By Greysen Braley
Ghost Wall is a suspenseful coming-of-age novel slash psychological thriller that tracks the experience of Northern English teenager Silvie, her Iron-Age obsessed father, her passive mother, Professor Slade, and a group of posh university students on an Experimental Archaeology trip gone wrong. Silvie’s apparently unhinged father acts as a trigger for the extremist behaviours spurred on by obsession, prompting the phenomenon of groupthink, and what Moss’s novel seems to suggest is an inherent and primal human desire for ritual, belief, and identity within the cosmos.
In just 147 pages, Moss manages to shrink the perceived gap between our ancient ancestors and ourselves, all while addressing scapegoating, abusive power structures, societal design, and personal identity. The main character, Silvie, is particularly tied to the broader theme of self-discovery and individuality versus conformity and pack-identity. Her budding sexuality is only a small and singular facet of this theme.
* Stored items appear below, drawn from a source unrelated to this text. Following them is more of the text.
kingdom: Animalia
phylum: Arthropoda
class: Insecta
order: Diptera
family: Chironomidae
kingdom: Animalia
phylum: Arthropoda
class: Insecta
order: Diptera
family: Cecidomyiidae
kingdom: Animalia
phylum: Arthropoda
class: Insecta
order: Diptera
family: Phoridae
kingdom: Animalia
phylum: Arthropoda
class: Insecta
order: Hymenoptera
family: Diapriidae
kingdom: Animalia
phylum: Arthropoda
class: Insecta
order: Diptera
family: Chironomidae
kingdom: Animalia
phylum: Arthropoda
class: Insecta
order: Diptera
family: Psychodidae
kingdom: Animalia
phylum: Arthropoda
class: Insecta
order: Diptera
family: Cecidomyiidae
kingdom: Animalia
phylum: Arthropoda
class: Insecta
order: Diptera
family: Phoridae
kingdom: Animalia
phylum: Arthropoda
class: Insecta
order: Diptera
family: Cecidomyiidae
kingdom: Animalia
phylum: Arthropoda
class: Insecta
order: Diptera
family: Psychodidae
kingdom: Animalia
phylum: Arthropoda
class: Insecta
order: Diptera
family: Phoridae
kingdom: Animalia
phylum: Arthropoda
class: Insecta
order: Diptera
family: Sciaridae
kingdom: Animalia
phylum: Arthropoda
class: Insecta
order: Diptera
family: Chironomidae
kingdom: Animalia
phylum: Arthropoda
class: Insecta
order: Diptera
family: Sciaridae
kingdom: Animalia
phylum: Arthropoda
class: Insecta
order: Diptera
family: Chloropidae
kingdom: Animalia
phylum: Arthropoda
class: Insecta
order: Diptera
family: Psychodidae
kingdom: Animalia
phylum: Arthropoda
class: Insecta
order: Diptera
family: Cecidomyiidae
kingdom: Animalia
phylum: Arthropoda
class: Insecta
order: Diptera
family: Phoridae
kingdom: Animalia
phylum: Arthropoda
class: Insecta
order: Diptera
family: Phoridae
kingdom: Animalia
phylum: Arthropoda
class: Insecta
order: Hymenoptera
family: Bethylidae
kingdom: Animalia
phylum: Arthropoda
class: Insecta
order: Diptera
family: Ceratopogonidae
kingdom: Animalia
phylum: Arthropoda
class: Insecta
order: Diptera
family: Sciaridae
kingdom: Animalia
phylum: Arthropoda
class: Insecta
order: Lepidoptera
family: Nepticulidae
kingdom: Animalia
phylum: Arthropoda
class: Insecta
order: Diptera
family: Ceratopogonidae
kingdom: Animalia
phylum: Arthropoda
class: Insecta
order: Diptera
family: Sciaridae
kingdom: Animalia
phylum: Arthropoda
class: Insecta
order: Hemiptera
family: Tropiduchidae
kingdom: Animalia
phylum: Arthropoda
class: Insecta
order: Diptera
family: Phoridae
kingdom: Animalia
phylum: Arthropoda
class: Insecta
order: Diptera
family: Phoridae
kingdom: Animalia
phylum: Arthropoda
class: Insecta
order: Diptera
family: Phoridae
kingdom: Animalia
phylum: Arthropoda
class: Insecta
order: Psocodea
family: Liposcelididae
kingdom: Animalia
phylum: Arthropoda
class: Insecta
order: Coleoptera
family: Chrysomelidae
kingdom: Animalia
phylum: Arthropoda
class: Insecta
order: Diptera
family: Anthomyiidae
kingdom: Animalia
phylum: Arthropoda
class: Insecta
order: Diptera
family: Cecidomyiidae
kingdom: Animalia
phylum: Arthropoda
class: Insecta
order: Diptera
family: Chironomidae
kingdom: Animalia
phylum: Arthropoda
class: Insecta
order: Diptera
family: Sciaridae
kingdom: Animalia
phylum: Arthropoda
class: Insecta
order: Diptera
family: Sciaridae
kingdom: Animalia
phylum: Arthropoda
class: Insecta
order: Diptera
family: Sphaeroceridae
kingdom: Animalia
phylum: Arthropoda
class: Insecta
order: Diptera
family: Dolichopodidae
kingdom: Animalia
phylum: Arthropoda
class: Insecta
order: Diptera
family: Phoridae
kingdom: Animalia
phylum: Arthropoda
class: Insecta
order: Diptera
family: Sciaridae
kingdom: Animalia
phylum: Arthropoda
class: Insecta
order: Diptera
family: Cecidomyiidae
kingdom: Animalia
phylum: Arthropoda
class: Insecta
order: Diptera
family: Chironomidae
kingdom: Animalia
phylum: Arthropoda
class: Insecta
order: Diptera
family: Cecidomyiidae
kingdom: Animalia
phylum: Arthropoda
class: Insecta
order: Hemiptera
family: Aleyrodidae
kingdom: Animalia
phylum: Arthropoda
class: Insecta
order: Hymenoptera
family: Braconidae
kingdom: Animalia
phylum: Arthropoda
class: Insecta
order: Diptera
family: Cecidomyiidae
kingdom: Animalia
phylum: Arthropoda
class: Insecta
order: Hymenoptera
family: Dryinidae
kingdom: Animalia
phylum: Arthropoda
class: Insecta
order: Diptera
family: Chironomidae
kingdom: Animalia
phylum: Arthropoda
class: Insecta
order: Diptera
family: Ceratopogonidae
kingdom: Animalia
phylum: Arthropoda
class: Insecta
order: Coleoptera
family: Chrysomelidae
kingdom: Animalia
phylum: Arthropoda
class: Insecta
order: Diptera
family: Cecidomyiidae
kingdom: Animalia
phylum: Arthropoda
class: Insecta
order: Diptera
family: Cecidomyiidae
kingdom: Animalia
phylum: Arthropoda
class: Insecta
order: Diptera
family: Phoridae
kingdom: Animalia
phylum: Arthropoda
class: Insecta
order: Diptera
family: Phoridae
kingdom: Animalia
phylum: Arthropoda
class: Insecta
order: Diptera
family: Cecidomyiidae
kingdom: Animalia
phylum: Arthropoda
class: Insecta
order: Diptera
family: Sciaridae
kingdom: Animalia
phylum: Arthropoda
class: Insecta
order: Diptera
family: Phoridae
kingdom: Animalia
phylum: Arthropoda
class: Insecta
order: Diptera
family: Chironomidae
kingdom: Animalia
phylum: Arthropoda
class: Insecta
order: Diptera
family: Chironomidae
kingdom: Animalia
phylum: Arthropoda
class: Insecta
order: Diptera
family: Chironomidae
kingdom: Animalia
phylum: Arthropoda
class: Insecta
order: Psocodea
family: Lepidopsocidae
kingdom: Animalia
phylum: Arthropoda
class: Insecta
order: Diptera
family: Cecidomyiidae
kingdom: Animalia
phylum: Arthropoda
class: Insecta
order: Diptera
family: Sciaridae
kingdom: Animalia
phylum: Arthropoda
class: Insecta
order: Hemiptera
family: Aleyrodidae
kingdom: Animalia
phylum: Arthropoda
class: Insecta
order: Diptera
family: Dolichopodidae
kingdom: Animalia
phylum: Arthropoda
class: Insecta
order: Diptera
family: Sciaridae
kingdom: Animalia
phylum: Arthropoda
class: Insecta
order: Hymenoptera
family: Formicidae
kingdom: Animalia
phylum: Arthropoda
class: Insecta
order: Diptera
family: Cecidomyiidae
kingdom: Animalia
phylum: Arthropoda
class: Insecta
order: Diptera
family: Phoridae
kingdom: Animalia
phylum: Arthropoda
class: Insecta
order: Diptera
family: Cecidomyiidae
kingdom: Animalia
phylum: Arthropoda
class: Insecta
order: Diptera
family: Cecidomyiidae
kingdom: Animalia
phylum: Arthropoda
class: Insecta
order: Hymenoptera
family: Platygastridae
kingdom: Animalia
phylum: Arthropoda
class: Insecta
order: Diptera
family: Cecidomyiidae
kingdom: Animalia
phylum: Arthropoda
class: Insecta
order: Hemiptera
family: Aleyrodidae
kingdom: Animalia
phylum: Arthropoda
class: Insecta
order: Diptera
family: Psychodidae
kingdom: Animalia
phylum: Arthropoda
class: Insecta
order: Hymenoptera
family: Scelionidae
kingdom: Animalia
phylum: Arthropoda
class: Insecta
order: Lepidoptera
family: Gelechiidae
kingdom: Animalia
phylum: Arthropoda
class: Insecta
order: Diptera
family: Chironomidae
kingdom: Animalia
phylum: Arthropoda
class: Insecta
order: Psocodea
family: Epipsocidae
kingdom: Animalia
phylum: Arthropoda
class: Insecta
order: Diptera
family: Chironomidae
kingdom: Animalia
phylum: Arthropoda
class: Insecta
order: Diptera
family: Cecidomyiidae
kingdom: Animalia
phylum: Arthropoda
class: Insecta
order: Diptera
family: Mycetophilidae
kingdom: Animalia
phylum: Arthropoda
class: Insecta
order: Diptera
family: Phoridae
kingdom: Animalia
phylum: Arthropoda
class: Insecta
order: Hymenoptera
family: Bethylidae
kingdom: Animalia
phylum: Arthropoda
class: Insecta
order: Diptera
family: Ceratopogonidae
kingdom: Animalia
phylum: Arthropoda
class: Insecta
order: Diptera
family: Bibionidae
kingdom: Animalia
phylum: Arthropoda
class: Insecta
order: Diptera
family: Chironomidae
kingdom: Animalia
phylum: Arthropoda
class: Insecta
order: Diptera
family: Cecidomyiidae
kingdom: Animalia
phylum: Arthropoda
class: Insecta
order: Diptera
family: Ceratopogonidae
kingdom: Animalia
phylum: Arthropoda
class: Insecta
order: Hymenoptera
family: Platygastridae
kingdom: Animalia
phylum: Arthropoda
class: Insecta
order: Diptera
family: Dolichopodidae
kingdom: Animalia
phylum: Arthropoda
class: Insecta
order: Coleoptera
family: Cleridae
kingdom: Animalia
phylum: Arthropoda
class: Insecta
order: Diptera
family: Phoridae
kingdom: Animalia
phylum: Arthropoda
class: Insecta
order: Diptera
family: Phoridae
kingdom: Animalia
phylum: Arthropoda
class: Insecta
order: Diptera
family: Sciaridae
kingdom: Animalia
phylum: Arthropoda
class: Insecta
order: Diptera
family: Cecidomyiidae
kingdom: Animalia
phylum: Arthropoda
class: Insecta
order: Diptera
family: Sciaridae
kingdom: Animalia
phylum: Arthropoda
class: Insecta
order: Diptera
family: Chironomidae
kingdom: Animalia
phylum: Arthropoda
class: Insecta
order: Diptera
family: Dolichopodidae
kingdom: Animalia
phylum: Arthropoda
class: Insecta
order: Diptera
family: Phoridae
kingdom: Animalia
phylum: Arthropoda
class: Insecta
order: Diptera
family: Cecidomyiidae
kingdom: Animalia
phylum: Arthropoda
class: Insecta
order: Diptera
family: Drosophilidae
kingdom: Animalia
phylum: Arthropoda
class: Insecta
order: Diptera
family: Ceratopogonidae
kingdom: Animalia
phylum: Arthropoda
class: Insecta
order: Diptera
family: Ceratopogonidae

Largely, her realisation of identity is more tightly bound with learning how to live, as her father’s reign of terror has continuously forced her focus away from personal growth and towards mere survival. By not focusing heavily on Silvie’s sexual orientation, Moss gives a multi-dimensional depth to her character and to what constitutes identity, which is often missed in LGBT+ literature. In addition to sexual identity, Moss addresses gender, geographic location, education, and wealth, tying them into the other great theme of social power hierarchies and abuse of power.
I read this book in one sitting on a hot day in the summer over a steaming cup of peppermint tea in Toppings & Co. And, although it was a perfect summer read, I can’t wait to read this chilling book again this winter. A little under a month ago I was so adamant that my partner had to read it, that I bought a hardback edition for him myself, and he also ended up reading it in one sitting. We’re still going on about what we think of it and all the questions we were left with, now weeks (in his case) and months (in my case) after the fact. I’d highly recommend this to avid and casual readers alike for its distinct prose, entertainment value, short length, accessibility, and, of course, the gayness.